Treasury Secretary Timothy Geithner on Wednesday repeated his call for Congress to pass financial reform legislation that curbs risk-taking by big financial firms and ensures they can absorb their own losses.

Geithner, in prepared testimony on the Obama administration's fiscal 2011 budget plan that was identical to earlier written remarks, told the House of Representatives Budget Committee that comprehensive reforms were needed to ensure growth and ensure Americans' financial safety.

We need a financial system that is safer, in which financial firms, especially large ones, have more capital to absorb their own losses and cannot take risks that threaten the whole economy, Geithner said. Consumers need to be given the information they require to make the decisions that are right for them and they need to be protected from unfair and fraudulent practices.
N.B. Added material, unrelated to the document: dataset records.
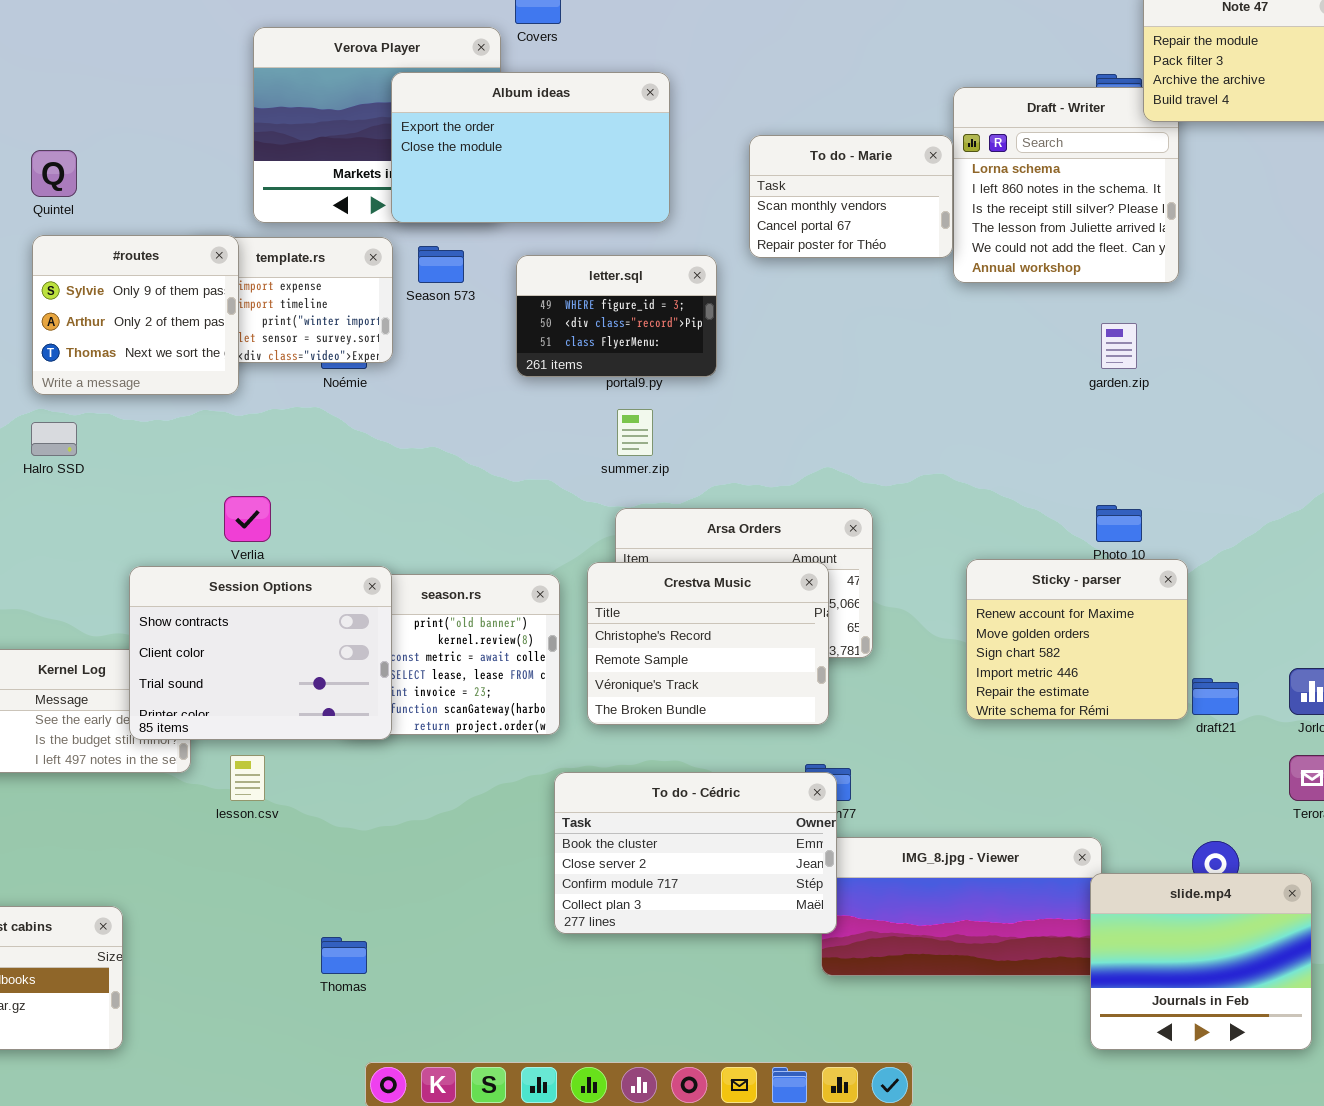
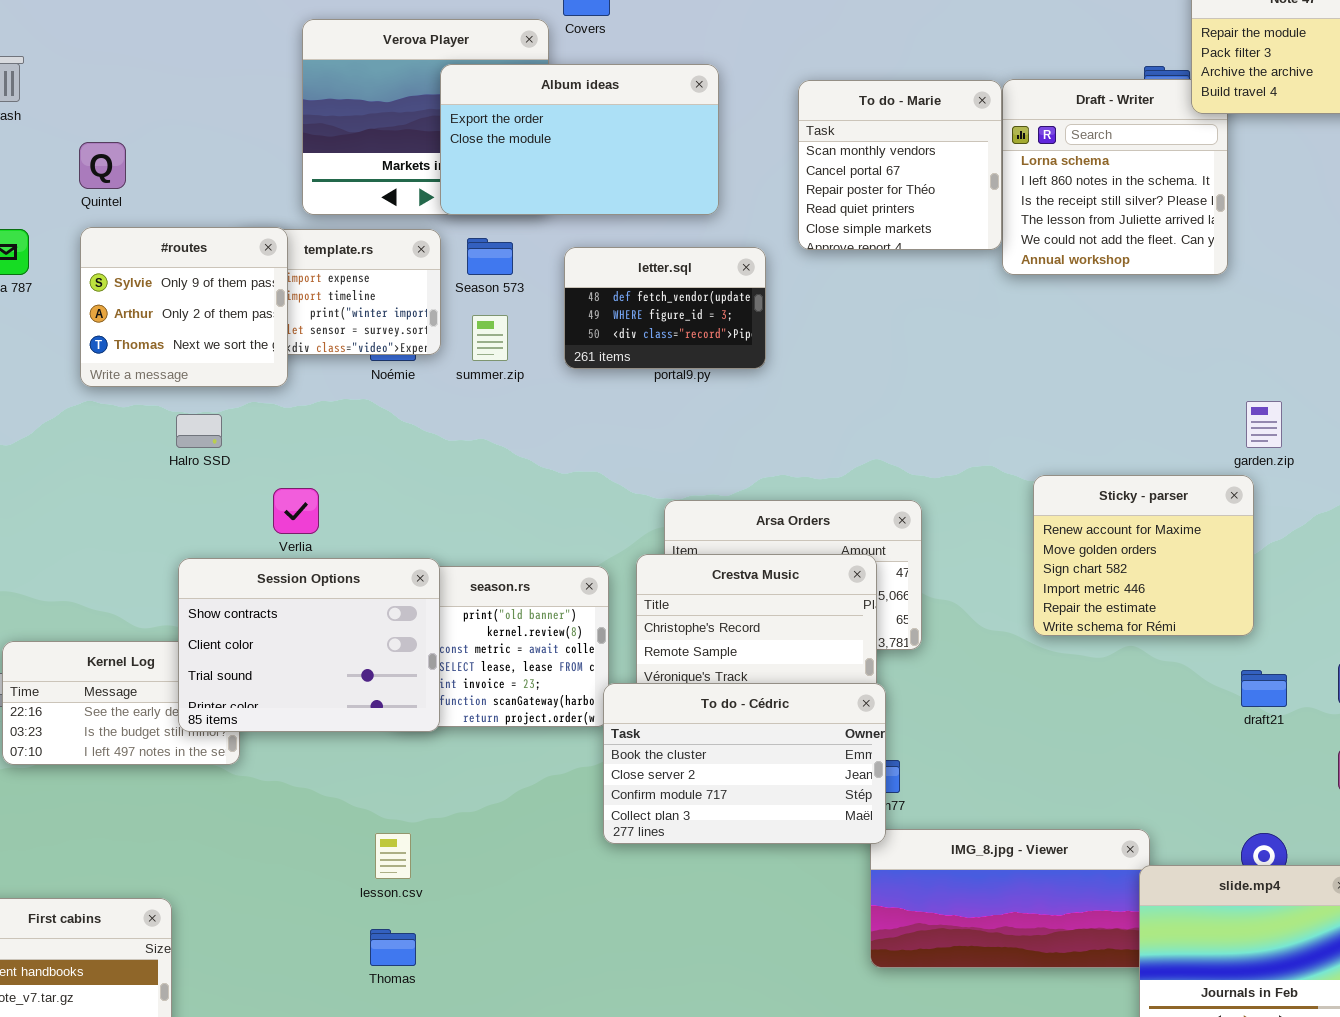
To do - Marie: [749,135,953,258] -> [798,80,1002,250], resized
letter.sql: [516,255,717,377] -> [564,247,766,369], scrolled up 1 row
garden.zip: [1101,323,1137,369] -> [1246,401,1282,448], moved
summer.zip: [617,409,653,456] -> [472,315,508,361], moved
Halro SSD: [31,422,77,456] -> [176,414,222,448], moved
Sticky - parser: [966,559,1188,720] -> [1033,475,1254,636], moved
lesson.csv: [230,755,265,801] -> [375,833,411,879], moved
To do - Cédric: [554,772,837,934] -> [603,683,886,844], moved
He added that the government needs to have the authority that it did not have during the financial crisis to break apart and unwind failing firms in ways that limit damage to the system as a whole.

But his testimony did not provide any specifics on the mechanisms for providing such protections. Geithner is scheduled to meet later on Wednesday with U.S. senators Christopher Dodd, the Connecticut Democrat who heads the Senate Banking Committee, and Republican Bob Corker, who has taken a lead role in negotiations on a Senate financial reform bill, to hash out details of the bill.

Key sticking points are Republican opposition to curbs on proprietary trading by Wall Street banks and to the creation of a new consumer financial protection agency.